What’s more, he ignored warnings from Brooksley Born at the Commodity Futures Trading Commission when she warned Congress that the exploding derivatives market “threatens our economy without any federal agency knowing about it.” Summers yelled at her on the phone, and worked with his banking cronies to pass the law that prevented her agency from doing anything as derivatives spun out of control. The subprime mortgage crisis proved her right and the Summers team wrong. Oh, and lest we forget, he “undermined whatever was left of ‘moral hazard’ on Wall Street” when he supported rescuing Long-Term Capital Management in 1998, which Barry Rithholtz described in his book, Bailout Nation as “the predecessor for the great crisis of 2008.”
It’s hard to believe that the utterly invalidated Summers is in contention for the most powerful economic role in the United States, but so it goes.
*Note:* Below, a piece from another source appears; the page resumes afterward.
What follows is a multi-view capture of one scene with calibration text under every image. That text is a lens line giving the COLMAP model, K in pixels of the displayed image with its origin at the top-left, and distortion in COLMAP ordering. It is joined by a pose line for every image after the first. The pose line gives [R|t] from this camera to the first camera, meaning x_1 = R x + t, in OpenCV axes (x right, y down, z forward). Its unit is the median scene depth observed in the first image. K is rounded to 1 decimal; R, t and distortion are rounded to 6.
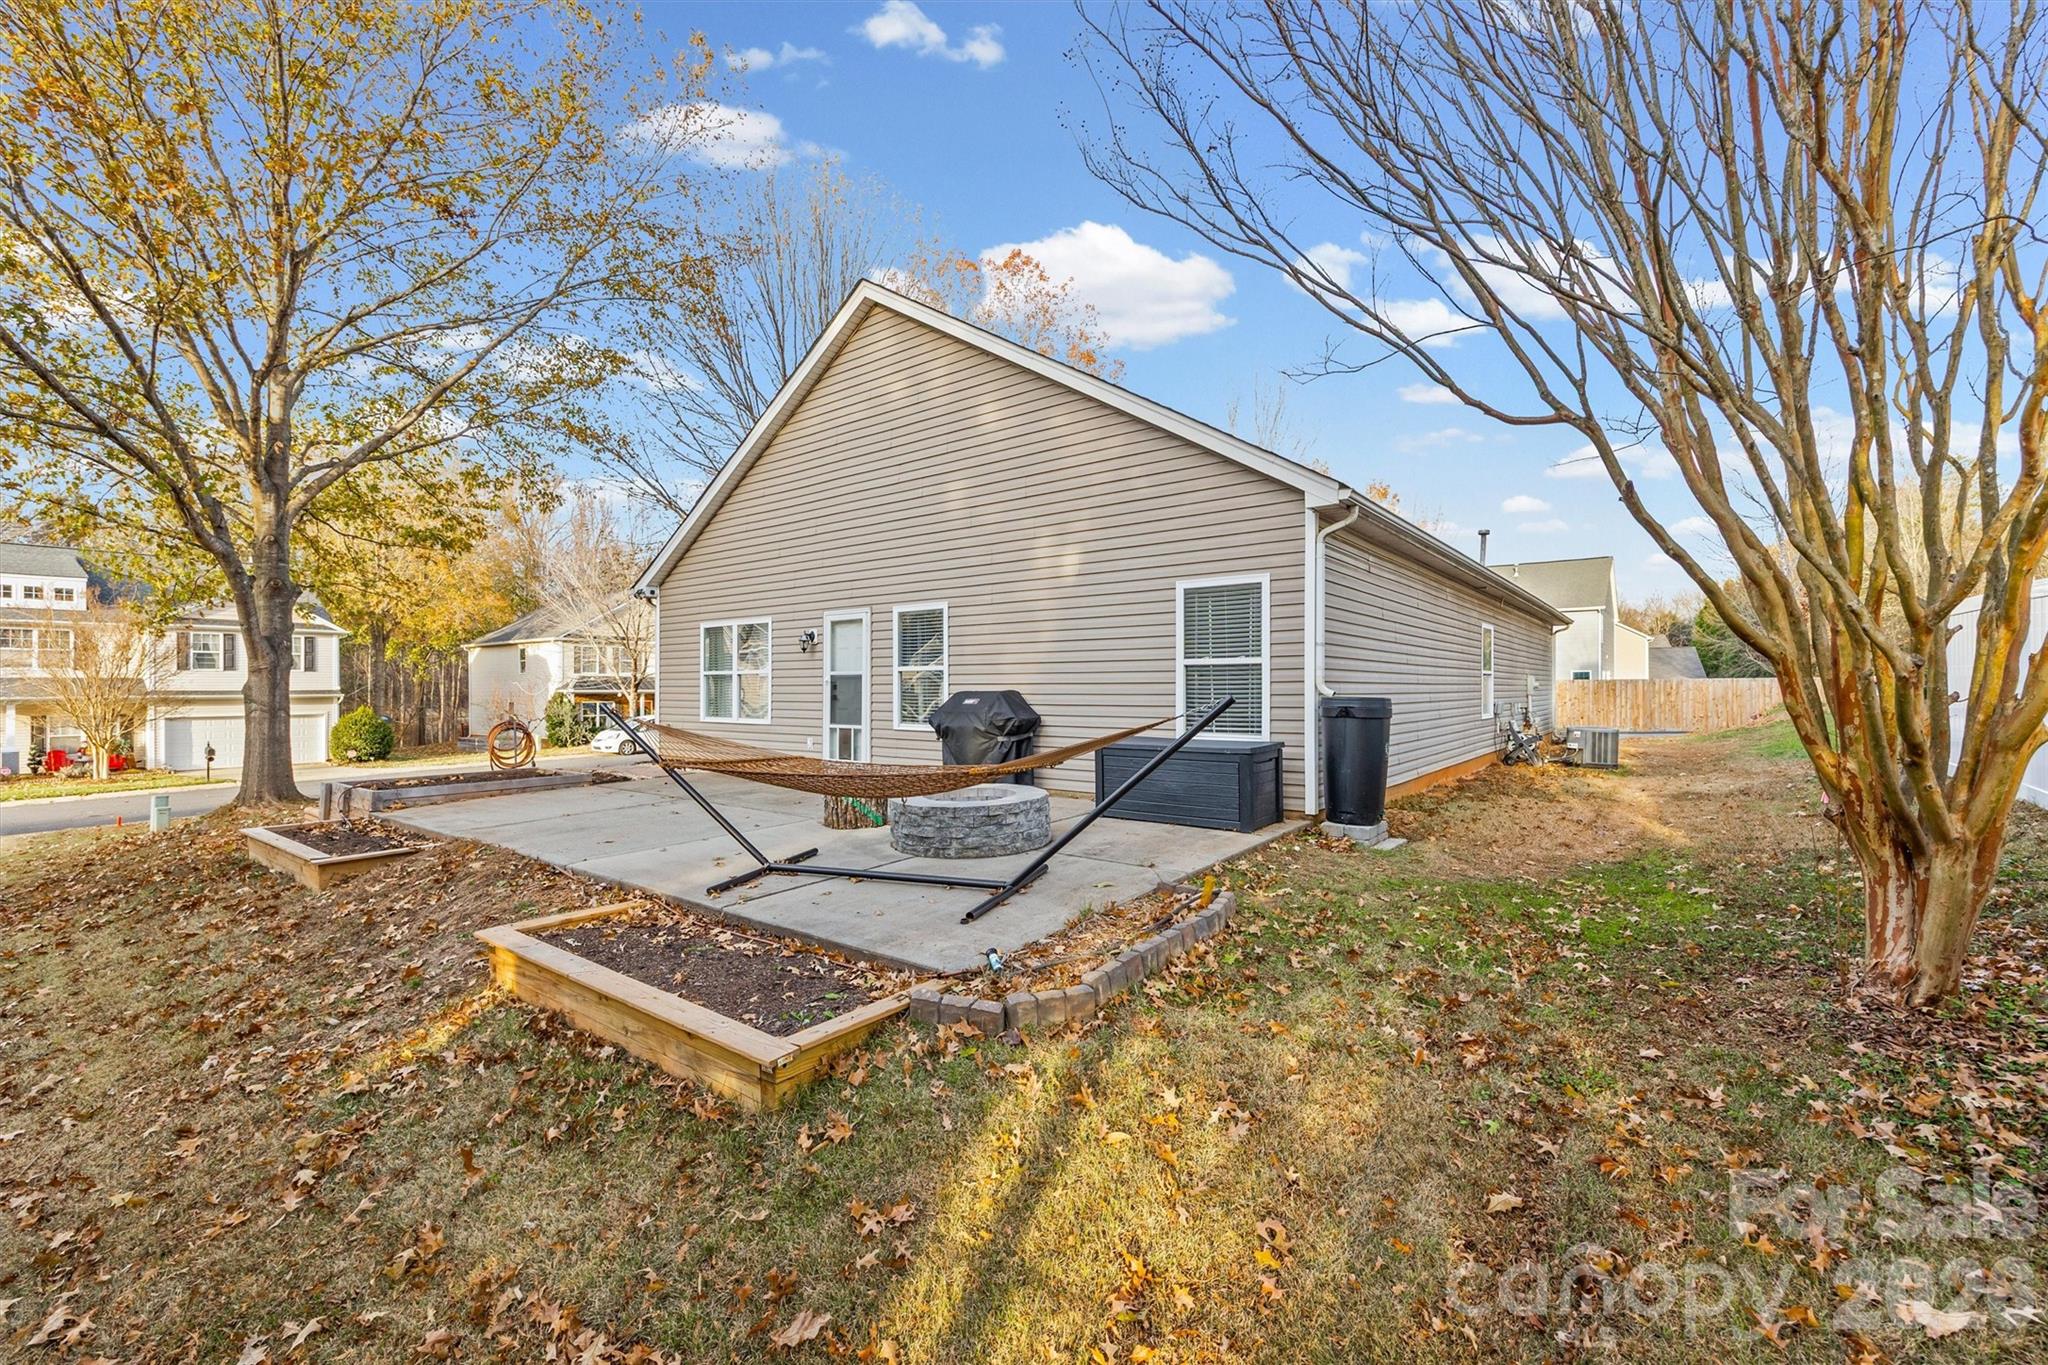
lens RADIAL K [[827.5, 0, 1021.1], [0, 827.5, 687.7], [0, 0, 1]] dist [0.000828, 0.000365]
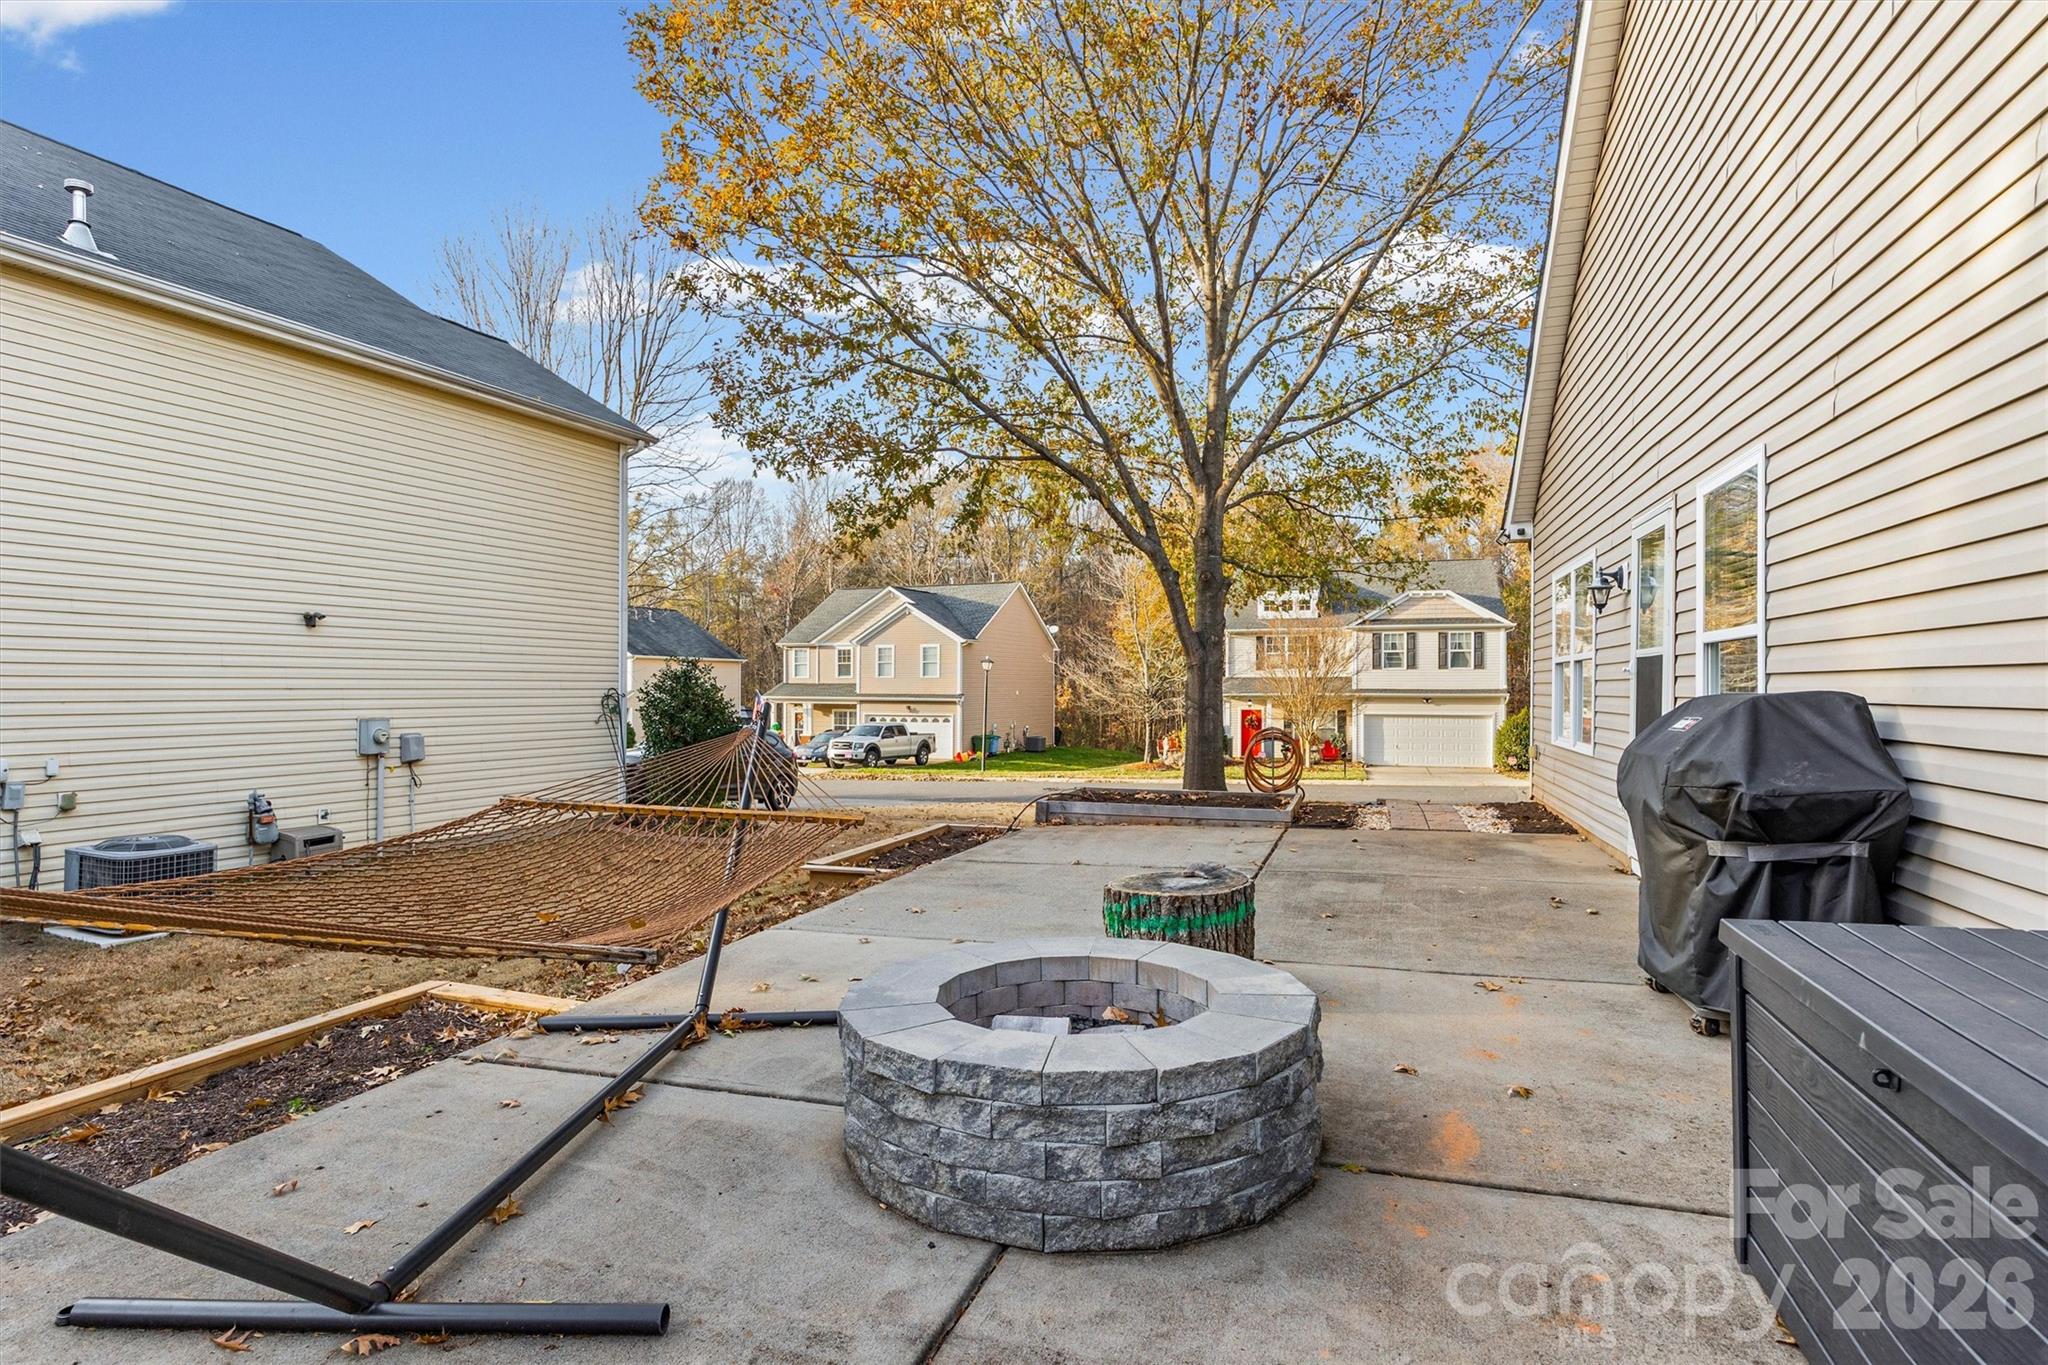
lens RADIAL K [[1029.4, 0, 1024.0], [0, 1029.4, 682.5], [0, 0, 1]] dist [-0.017275, 0.000317]
pose [[0.339755, -0.000512, -0.940514, 0.126269], [-0.004474, 0.999988, -0.002160, 0.000845], [0.940503, 0.004942, 0.339748, 0.319412]]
Consensus holds that Summers would direct the Fed toward a more hawkish monetary policy, although Mark Mobius thinks “it’s just the opposite,” that he “would favor a direct stimulus, which means tax cuts for low-income people, direct transfer payments, etc. etc., which could have a very electric impact on at least the US markets.”
Yellen provides a striking contrast and is a superior alternative. She has proved to be a “careful and deliberate thinker who has been mostly right in her assessments over the tumultuous past six years of crisis, recession and grinding recovery,” according to Wonkblog. Her judgment is sound, too. The Wall Street Journal “examined more than 700 predictions made between 2009 and 2012 in speeches and congressional testimony by 14 Fed policy makers — and scored the predictions on growth, jobs and inflation. The most accurate forecasts overall came from Ms. Yellen …” The least accurate? From central bank hawks, which consensus holds Summers to be. One of Yellen’s most memorable calls happened at a December 2007 meeting when she told her Fed colleagues, “The possibilities of a credit crunch developing and of the economy slipping into a recession seem all too real.”
The future is uncertain, but the past has a record. Summers’s is bad, Yellen’s is good. Let’s hope Obama sees the choice this plainly.
+ Another vote against Summers is the desire for a humble chairperson rather than a cocky hothead. Instead of “casting about for a new maestro, we need to return the Fed to dullness and its chairman to obscurity,” according to Amar Bhide of the Fletcher School at Tufts, in a New York Times op-ed.